Ken Burns discussing His Revolutionary War Documentary: ‘This Is Our Most Crucial Work’
The veteran filmmaker has evolved into beyond being a filmmaker; his name is a franchise, a one-man industrial complex. When he has documentary series arriving on the PBS network, everybody wants an interview.
The filmmaker completed “more fucking podcasts than I ever thought possible”, he remarks, nearing the end of his marathon promotional journey that included numerous locations, 80 screenings and hundreds of interviews. “With podcasts numbering in the hundreds of millions, I feel I’ve participated in a substantial portion.”
Fortunately the filmmaker is incredibly dynamic, equally articulate in interviews as he is accomplished during post-production. The veteran director has gone everywhere from prestigious venues to popular podcasts to discuss one of his most ambitious projects: this historical epic, a comprehensive multi-part historical examination that consumed the past decade of his life and arrived this week through the public broadcasting service.
Defiantly Traditional Approach
Similar to traditional cooking in an age of fast food, The American Revolution proudly conventional, evoking memories of traditional war documentaries as opposed to modern streaming docs and podcast series.
But for Burns, who has built a career documenting American historical narratives spanning various American subjects, its origin story is not just another subject but fundamental. “As I mentioned to directing partner Sarah Botstein recently, and she concurred: we won’t work on a more important film Burns contemplates by phone from New York.
Extensive Historical Investigation
The filmmaking team and screenwriter Geoffrey Ward utilized countless written sources plus archival documents. Numerous scholars, spanning age and perspective, provided on-air commentary together with prominent academics covering various specialties like African American history, indigenous peoples’ narratives and imperial studies.
Signature Documentary Style
The style of the series will appear similar to viewers of Burns’ earlier work. Its distinctive style featured gradual camera movements through archival photographs, extensive employment of contemporary scores and actors reading diaries, letters and speeches.
This period represented Burns built his legacy; decades afterwards, currently the elder statesman of documentary filmmaking, he seems able to recruit any actor he chooses. Appearing alongside Burns during a recent appearance, renowned playwright Lin-Manuel Miranda noted: “A call from Ken Burns commands immediate acceptance.”
All-Star Cast
The extended filming period also helped in terms of flexibility. Sessions happened at professional facilities, at historical sites and remotely via Zoom, an approach adopted amid COVID restrictions. Burns recounts the experience with performer Josh Brolin, who found a few free hours during his travels to record his lines as George Washington before flying off to other professional obligations.
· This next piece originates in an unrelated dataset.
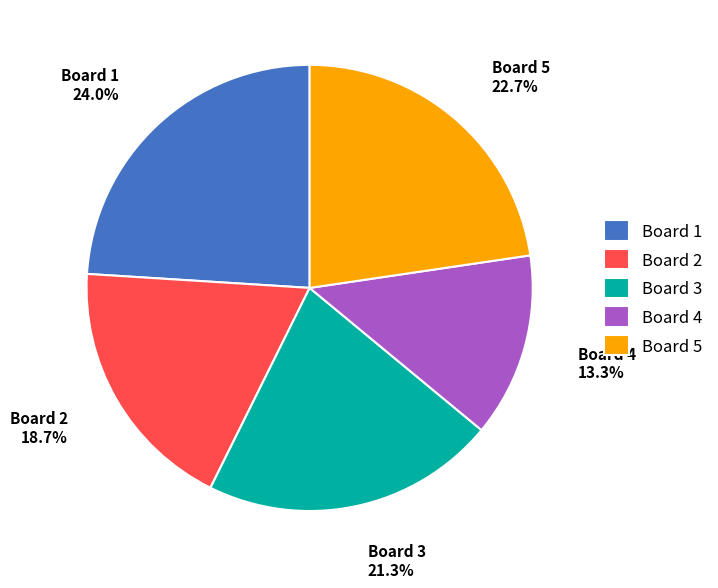

Rank the categories by value from highest to lowest.

Board 1, Board 5, Board 3, Board 2, Board 4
Additional performers feature Kenneth Branagh, Hugh Dancy, Claire Danes, established Hollywood talent, diverse creative professionals, Tom Hanks, Ethan Hawke, Maya Hawke, accomplished dramatic artists, international acting community, versatile character actors, television and film stars, plus additional notable names.
The filmmaker continues: “Truly, this might be the most exceptional group recruited for any project. They do an extraordinary service. They’re not picked because they’re celebrities. I became frustrated when someone asked, regarding the famous participants. I go, ‘These are actors.’ They are among the world’s best performers and they can bring this stuff alive.”
Historical Complexity
However, no contemporary observers remain, photography and newsreels required the filmmakers to lean heavily on historical documents, integrating the first-person voices of nearly 200 individual historic figures. This methodology permitted to show spectators beyond the prominent leaders of the revolution but also to “dozens of others who are seminal to the story”, many of whom never even had a portrait painted.
Burns additionally pursued his personal passion for territorial understanding. “I love maps,” he comments, “and there are more maps in this project compared to previous works I’ve done combined.”
International Impact
The team filmed across multiple important places across North America and in London to preserve geographical atmosphere and worked extensively with re-enactors. Various aspects converge to tell a story more bloody, multifaceted and world-changing versus conventional understanding.
The film maintains, represented more than local dispute concerning territory, taxes and political voice. Rather, the series depicts a violent confrontation that ultimately drew in more than two dozen nations and improbably came to embody what it calls “humanity’s highest ideals”.
Brother Against Brother
What had begun as a jumble of grievances leveled at London by far-flung British subjects throughout multiple disputatious regions rapidly became a bloody domestic struggle, setting brother against brother and turning communities into battlegrounds. In one segment, the historian Alan Taylor observes: “The primary misunderstanding about the American Revolution centers on assuming it constituted that unified Americans. It leaves out the reality that Americans fought each other.”
Nuanced Understanding
For him, the revolutionary narrative that “for most of us is overwhelmed by emotionalism and nostalgia and remains shallow and doesn’t have the respect actual events, and all the participants and the extensive brutality.
It was, he contends, a movement that announced the world-changing idea of the unalienable rights of people; a vicious internal conflict, pitting Patriots against Loyalists; plus an international conflict, continuing previous patterns of wars between imperial nations for the “prize of North America”.